As the fights escalate, Danny reveals a rich vein of racism, while Emilie's language becomes marred with gay slurs. The other two characters — Emilie's white boyfriend, played with sly humor by Will Rogers, and Danny's boyfriend, a nicely exasperated Eddie Kaye Thomas — try to be peacemakers but are horrified at the hate that's spewing out from their partners.

Eventually, of course, the n-word is used. It was just a matter of when, really. But it's used only once, and in a scene in which the sound of that word from Danny instantly freezes the four actors. "It is important to know what you're capable of," an ice-cold Emilie replies to Danny, citing a line in his play.

Director Walter Bobbie gets credit for deftly handling that pivotal scene, as well as some of most savage arguments seen on stage since "August: Osage County" and, certainly "Who's Afraid of Virginia Woolf?" He has also instilled in his cast a fearlessness, an ability to act without a net.

The action takes place in a soulless Starbucks-like coffee house chain, an apartment and a hotel room, all nicely realized by set designer David Zinn, who employs a moving back wall that makes transitions quick.
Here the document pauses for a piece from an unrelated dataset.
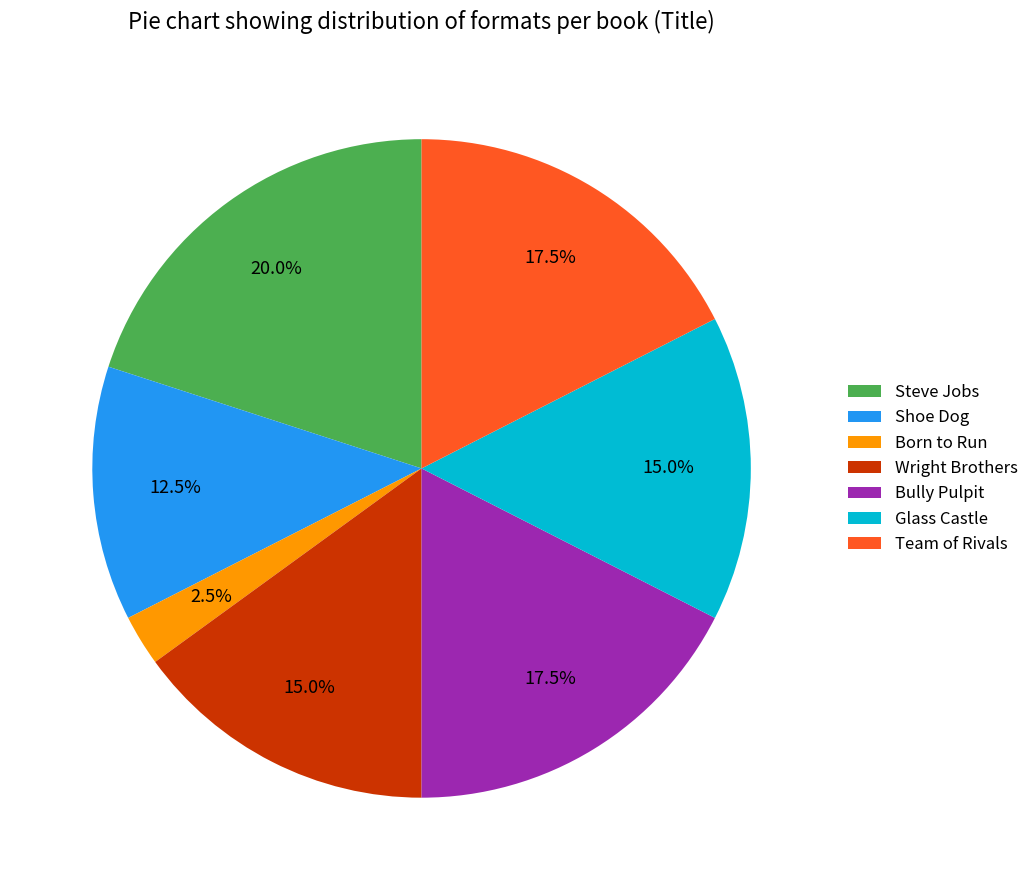

True or false: Glass Castle accounts for 15% of the total.

True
Groff ("Spring Awakening, "Glee"), does well in a complex role, one in which he is both likable and later despicable, a lefty who assumes he is politically evolved but still has a way to go. He plays Danny with an earnest guilelessness, unaware of the damage his words can make. Emilie is wonderfully realized by Wesley ("True Blood"); she veers from sex kitten in one scene to savagely screaming invectives a few moments later.

The 11 scenes fly by in about 90 minutes and then Talbott is on the hot seat for a way to end this brutal, nasty discussion stuffed with hurt feelings and historical grudges. Talbott comes up with an ending that won't satisfy everyone as it tries to inject a positive note. It comes too late, of course, to keep these four friends together.

As for Talbott, it's a pleasure to see what he's capable of.